#### Work item
A complete answer lists every line of the material where the string "автоматически" occurs.

#### Task input
*** Block opens ***

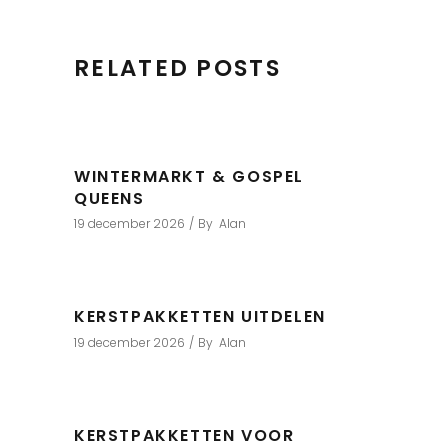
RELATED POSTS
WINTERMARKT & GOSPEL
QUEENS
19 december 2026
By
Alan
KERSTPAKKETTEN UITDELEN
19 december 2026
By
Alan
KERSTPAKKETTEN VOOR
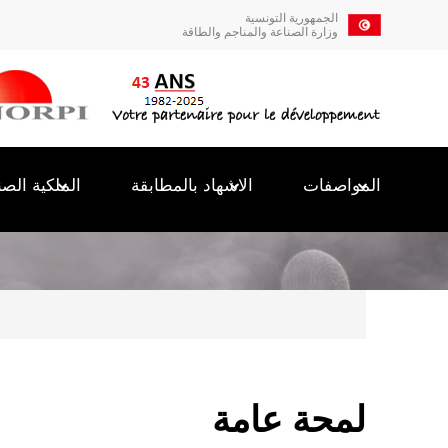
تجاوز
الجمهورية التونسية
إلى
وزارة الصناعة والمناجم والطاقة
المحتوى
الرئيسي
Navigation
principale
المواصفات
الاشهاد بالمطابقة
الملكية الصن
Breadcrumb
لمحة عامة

*** Block closes ***
*** Block opens ***

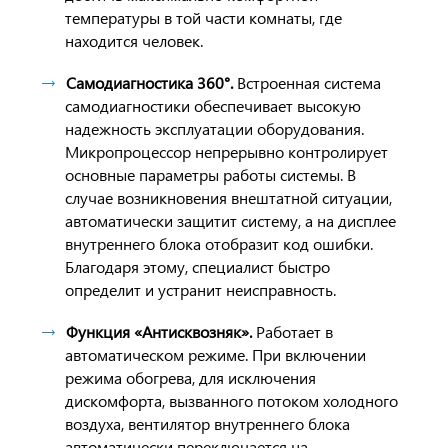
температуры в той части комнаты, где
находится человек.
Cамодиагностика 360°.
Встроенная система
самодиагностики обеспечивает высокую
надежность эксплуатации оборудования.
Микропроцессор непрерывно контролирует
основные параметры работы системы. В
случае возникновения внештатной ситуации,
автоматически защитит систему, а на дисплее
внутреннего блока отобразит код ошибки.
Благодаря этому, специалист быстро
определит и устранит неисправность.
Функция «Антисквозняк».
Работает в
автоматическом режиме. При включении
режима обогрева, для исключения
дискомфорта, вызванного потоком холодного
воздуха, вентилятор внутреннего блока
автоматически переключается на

*** Block closes ***

#### Problem solution
автоматически защитит систему, а на дисплее
автоматически переключается на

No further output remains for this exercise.